Anything less than 5 million people is not a real city. Disagree with me? You're a jealous small town hillbilly.
Atlanta, Boston, San Francisco, and Seattle (all of which are right at 5 million or under) are every bit the cities that Los Angeles, Miami, and NYC are. They all offer major sports teams, have IKEAs, are major ports/transportation hubs, economic powerhouses, and major draws for tourists and immigrants. Just because it's not a global alpha-plus city doesn't mean it's not a real city. It's almost the exact same thing, just on a slightly smaller scale. Sometimes, less can actually be more.

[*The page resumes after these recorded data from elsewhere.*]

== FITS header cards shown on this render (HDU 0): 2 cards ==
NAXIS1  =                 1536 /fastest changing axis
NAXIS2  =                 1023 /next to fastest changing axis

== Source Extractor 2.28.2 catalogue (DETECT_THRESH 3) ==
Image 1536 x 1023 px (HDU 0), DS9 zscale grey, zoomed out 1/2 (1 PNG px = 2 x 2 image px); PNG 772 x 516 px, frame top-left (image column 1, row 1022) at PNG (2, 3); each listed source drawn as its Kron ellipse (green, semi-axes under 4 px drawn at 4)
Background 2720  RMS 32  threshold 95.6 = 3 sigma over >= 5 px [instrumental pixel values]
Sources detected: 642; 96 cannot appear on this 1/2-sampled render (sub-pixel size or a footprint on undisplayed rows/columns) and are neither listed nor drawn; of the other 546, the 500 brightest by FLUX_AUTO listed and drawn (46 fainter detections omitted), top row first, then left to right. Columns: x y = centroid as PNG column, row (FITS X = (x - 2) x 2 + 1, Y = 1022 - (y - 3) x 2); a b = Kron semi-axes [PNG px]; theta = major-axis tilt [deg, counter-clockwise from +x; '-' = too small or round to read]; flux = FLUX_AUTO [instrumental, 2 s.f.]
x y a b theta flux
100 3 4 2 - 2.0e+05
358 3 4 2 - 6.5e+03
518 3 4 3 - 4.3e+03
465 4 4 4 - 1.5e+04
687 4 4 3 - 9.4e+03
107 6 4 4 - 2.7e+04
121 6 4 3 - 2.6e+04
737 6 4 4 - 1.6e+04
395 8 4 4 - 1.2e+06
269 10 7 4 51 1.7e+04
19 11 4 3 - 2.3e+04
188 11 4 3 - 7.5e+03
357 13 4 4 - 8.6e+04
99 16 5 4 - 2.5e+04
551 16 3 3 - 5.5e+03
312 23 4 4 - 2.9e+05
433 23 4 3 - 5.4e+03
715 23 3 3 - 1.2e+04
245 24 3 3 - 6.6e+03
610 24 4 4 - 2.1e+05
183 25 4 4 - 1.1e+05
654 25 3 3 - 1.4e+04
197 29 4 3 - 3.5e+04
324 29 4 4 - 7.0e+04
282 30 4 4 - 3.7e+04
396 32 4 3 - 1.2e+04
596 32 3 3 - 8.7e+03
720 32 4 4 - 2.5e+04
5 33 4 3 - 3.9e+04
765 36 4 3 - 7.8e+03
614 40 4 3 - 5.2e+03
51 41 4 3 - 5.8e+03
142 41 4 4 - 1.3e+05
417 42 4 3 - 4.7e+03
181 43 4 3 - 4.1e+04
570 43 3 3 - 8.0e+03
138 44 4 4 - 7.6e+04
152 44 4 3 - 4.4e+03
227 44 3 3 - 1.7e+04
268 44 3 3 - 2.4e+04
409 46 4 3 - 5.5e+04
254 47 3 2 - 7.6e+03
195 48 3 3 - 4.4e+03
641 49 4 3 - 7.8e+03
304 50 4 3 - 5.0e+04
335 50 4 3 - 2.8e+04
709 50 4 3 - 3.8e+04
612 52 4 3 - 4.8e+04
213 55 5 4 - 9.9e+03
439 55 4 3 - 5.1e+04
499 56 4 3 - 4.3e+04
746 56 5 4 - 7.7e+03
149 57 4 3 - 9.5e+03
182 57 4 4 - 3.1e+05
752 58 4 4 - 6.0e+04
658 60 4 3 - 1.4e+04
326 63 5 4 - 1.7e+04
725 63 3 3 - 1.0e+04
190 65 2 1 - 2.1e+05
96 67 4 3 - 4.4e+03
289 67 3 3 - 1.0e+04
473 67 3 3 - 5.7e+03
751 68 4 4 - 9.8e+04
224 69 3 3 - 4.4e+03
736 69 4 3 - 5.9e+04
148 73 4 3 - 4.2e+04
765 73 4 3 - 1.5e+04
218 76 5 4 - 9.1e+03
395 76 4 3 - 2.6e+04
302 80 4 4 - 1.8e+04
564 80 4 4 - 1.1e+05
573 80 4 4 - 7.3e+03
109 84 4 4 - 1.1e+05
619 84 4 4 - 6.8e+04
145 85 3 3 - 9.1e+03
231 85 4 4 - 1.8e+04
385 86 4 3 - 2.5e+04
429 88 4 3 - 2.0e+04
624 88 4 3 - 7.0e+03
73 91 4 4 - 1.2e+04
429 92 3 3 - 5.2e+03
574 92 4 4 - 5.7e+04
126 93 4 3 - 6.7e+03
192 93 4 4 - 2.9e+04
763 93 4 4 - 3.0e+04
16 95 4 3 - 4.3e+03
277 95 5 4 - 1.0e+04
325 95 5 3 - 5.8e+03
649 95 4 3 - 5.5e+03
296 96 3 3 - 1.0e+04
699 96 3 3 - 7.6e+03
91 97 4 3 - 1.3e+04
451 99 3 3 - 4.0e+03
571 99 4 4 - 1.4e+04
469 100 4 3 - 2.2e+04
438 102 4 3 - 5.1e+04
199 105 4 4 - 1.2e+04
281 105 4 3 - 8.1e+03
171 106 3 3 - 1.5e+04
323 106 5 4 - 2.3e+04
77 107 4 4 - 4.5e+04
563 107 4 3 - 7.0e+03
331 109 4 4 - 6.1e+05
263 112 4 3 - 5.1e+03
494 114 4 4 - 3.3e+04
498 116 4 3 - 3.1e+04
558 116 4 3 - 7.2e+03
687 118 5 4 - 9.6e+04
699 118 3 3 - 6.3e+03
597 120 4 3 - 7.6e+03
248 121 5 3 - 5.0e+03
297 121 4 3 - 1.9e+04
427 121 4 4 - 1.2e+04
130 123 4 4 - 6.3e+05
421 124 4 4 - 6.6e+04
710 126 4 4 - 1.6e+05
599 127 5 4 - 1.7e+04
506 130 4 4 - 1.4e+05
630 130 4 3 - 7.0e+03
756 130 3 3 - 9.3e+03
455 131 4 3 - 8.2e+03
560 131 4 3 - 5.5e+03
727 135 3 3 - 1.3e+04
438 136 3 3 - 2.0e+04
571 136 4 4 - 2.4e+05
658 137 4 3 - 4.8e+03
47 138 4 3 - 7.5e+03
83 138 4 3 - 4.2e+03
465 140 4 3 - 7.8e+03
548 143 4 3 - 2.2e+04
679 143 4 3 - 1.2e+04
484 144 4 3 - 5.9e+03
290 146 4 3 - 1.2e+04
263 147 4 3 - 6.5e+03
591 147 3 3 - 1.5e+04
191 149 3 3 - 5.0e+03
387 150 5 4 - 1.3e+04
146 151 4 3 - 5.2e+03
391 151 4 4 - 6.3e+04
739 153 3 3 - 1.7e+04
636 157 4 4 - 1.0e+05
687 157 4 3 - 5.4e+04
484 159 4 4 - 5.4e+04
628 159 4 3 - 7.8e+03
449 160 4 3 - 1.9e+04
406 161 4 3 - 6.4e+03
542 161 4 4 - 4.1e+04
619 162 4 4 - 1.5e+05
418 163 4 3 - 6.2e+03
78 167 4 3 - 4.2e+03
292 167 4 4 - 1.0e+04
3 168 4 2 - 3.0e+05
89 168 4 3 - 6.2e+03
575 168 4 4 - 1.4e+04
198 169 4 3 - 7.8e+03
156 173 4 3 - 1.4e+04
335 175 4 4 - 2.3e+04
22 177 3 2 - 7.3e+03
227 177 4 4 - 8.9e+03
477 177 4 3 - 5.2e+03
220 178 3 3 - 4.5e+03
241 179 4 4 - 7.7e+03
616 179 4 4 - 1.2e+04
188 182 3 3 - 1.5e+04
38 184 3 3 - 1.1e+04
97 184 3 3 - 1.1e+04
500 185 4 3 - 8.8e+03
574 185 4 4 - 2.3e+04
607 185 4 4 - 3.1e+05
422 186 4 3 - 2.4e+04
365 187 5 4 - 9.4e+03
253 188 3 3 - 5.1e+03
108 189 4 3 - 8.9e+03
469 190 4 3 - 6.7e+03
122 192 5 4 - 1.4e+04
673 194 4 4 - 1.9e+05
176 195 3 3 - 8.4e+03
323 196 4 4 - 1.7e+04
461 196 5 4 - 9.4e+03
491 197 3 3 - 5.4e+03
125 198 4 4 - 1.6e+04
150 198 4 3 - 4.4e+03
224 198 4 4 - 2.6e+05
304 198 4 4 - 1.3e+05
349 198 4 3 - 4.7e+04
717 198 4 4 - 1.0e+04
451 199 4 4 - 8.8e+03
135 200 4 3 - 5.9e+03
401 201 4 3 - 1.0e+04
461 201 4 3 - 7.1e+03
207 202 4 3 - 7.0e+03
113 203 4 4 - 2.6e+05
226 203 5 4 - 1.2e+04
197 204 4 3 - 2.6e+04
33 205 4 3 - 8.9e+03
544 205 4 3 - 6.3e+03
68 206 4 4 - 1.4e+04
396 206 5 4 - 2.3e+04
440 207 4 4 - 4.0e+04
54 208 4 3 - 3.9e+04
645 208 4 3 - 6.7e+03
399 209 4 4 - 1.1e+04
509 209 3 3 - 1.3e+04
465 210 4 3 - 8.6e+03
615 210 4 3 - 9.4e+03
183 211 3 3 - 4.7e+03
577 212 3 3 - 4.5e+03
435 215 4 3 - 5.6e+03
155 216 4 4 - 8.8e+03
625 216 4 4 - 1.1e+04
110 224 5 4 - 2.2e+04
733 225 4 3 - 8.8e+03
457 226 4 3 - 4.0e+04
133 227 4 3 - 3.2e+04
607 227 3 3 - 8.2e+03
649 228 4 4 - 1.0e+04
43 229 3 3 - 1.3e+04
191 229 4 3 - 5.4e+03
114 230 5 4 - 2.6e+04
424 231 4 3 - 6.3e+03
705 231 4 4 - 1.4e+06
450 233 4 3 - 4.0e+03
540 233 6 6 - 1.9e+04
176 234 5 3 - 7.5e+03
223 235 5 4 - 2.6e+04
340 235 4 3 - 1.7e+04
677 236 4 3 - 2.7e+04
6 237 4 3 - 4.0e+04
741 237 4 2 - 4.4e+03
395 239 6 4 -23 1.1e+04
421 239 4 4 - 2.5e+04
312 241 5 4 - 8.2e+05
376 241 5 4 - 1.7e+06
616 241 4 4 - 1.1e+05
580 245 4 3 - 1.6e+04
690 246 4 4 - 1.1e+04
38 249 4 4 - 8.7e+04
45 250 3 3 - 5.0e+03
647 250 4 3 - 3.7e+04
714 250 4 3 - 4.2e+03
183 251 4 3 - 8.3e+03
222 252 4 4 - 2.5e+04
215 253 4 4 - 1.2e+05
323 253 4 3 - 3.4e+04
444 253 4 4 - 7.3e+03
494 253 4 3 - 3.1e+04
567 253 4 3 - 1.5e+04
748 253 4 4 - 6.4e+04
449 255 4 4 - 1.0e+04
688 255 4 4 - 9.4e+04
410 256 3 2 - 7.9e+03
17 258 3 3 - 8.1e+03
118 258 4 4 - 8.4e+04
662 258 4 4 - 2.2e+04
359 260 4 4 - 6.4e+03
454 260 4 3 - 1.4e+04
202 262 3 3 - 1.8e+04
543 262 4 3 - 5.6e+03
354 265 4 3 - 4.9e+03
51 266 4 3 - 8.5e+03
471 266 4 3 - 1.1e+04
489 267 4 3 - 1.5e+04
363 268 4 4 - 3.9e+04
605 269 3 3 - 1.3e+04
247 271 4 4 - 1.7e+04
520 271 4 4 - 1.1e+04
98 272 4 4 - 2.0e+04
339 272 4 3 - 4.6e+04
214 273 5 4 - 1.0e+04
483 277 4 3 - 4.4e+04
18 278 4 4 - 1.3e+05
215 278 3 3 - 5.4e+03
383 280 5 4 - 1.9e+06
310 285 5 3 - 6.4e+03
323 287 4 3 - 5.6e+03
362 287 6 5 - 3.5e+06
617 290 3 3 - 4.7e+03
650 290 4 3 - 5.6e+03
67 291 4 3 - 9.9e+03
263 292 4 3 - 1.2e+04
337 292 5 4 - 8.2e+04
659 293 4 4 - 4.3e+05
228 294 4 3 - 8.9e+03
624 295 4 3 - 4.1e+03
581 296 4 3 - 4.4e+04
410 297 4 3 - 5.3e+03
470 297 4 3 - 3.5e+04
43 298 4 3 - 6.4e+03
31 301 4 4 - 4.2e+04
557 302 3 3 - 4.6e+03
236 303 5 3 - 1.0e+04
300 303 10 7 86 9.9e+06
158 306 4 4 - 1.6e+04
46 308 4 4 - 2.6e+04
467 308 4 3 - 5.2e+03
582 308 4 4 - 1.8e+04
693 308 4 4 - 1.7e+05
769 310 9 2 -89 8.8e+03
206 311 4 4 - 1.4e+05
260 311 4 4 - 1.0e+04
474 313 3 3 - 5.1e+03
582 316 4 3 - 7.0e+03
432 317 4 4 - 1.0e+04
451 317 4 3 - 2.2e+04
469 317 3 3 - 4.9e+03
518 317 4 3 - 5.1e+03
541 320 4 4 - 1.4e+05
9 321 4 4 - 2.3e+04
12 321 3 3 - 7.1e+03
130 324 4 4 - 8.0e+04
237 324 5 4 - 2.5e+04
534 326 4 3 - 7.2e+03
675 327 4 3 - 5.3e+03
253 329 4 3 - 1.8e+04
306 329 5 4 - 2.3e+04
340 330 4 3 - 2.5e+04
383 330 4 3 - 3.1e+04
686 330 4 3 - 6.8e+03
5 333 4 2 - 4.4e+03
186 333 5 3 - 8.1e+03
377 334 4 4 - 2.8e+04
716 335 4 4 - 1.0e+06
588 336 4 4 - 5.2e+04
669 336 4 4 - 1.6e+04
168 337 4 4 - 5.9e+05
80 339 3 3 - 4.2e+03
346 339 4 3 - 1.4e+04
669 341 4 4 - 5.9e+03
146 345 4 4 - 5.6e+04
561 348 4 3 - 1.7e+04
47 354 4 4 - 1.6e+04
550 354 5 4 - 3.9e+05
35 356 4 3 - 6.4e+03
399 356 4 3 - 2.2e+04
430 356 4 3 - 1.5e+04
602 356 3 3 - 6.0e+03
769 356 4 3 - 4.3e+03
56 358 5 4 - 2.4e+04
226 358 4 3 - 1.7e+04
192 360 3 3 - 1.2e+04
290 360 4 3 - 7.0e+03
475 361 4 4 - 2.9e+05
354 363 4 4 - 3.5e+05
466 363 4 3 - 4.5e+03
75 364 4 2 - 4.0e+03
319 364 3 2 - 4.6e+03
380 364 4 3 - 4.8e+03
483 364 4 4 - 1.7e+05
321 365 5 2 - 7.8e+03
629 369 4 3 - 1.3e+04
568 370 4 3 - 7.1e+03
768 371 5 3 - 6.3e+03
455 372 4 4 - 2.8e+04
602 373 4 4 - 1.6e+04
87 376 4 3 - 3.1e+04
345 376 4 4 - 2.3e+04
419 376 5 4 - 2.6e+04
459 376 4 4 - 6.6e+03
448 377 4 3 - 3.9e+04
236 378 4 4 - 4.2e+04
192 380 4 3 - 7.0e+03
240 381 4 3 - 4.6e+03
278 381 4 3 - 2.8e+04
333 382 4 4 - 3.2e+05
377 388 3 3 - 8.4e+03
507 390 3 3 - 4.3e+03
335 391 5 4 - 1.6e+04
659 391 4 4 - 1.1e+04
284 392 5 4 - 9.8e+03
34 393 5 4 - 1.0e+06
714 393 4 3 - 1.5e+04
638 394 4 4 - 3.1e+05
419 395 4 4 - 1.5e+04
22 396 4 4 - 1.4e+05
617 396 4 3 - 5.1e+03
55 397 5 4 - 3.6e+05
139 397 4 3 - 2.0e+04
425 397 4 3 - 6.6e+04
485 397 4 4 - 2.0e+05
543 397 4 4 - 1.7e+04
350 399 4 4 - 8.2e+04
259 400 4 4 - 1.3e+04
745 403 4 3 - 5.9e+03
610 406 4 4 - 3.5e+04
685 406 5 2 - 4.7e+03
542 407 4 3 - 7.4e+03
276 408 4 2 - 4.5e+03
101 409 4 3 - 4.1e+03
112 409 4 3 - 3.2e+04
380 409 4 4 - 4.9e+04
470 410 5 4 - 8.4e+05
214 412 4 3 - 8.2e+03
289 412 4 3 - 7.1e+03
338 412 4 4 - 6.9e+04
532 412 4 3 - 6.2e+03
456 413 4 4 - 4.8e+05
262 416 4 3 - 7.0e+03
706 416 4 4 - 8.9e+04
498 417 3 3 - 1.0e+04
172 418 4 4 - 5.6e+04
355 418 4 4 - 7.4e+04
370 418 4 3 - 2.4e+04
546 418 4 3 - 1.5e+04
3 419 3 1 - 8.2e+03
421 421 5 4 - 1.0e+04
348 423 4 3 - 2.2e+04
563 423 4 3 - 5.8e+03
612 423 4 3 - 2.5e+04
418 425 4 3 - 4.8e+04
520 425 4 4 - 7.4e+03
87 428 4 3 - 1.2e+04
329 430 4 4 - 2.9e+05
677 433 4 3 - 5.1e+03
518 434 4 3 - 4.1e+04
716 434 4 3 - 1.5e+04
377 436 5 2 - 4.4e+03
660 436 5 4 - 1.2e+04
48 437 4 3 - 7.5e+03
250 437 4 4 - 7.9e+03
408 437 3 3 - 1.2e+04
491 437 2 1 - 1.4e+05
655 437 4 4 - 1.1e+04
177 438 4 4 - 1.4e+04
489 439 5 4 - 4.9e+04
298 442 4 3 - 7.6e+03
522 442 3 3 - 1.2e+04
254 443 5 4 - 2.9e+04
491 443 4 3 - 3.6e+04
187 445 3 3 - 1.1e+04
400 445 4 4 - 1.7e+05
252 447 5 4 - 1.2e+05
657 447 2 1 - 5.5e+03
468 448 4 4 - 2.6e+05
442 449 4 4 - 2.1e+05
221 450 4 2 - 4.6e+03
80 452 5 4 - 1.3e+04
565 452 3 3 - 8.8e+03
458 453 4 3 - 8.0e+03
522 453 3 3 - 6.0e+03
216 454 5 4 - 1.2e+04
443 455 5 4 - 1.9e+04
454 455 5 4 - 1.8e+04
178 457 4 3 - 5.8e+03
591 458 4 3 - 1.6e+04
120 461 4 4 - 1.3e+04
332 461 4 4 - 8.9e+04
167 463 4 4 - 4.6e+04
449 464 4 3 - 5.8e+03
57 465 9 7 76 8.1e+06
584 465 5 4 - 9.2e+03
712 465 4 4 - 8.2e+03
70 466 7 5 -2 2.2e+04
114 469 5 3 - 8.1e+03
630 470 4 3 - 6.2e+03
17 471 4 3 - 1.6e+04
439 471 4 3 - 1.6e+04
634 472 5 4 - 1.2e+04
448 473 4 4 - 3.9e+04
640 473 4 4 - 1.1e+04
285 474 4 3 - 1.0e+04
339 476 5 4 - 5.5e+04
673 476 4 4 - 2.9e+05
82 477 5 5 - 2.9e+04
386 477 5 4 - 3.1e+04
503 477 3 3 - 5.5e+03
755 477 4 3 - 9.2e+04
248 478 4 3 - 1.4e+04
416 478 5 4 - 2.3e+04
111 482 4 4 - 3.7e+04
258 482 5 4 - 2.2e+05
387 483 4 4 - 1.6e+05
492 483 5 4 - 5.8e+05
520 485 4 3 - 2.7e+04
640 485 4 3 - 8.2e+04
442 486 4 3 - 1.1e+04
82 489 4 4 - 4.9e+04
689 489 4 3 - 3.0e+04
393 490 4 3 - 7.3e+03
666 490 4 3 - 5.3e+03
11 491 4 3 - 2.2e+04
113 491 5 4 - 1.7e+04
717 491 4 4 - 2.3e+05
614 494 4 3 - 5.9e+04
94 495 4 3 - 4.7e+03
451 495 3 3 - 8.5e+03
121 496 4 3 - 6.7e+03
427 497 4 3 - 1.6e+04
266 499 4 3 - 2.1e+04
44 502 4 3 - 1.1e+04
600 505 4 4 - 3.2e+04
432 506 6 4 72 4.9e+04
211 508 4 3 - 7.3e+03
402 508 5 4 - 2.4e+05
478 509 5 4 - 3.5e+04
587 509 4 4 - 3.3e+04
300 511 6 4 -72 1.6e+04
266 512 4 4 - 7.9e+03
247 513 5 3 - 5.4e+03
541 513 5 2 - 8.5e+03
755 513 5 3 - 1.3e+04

When I think of real cities I think of the NE+Mid Atlantic and the midwest. SF Bay Area and LA are real too. Most cities in the south are so spread out that they seem to look country to me. Charlotte and Jacksonville look country except downtown. Atlanta seems real but again, only 400K something people living in 132 sq miles. Most major cites in the south are like large towns not cities. I wouldn't call Houston a city just a very large town/suburb.
I can't really speak for the rest of your post, but I have to agree with the last sentence. Houston is the prime example of a massive population living close to each other, but not creating anything of substance. I just cant bring myself to calling it a real city. I still remember the first time I went to Montrose (which is apparently a nice part of town) and getting the distinct feeling that I was in some ramshackle small town. Crumbling sidewalks, cheap street lights strung from telephone poles, parking lots haphazardly placed between buildings. It's shockingly bleak. I now understand that all if the money down there is spent on the insides of buildings and people there just don't care about aesthetics.
I don't completely agree because the pedestrian-centric "hipster" fad is relatively recent and prior to it people would have had no problem saying an auto-centric city was a "real city." Asheville, NC is much as you describe Berkeley. It's dense, organic, funky, and draws people, but I would still call it a town.
Pedestrian-centric is hipster and recent??? Have you ever left the US???
I can't really speak for the rest of your post, but I have to agree with the last sentence. Houston is the prime example of a massive population living close to each other, but not creating anything of substance. I just cant bring myself to calling it a real city. I still remember the first time I went to Montrose (which is apparently a nice part of town) and getting the distinct feeling that I was in some ramshackle small town. Crumbling sidewalks, cheap street lights strung from telephone poles, parking lots haphazardly placed between buildings. It's shockingly bleak. I now understand that all if the money down there is spent on the insides of buildings and people there just don't care about aesthetics.
I would say Village 1-20,000, town 20,000-50,000, small city 50,000-150,000, city 150,000-500,000 big city 500,000 +
According to IL law, a municipality can call itself a city or village (never a town) with no restriction on population, though at this time there are no villages over 100,000. Either can be divided into wards.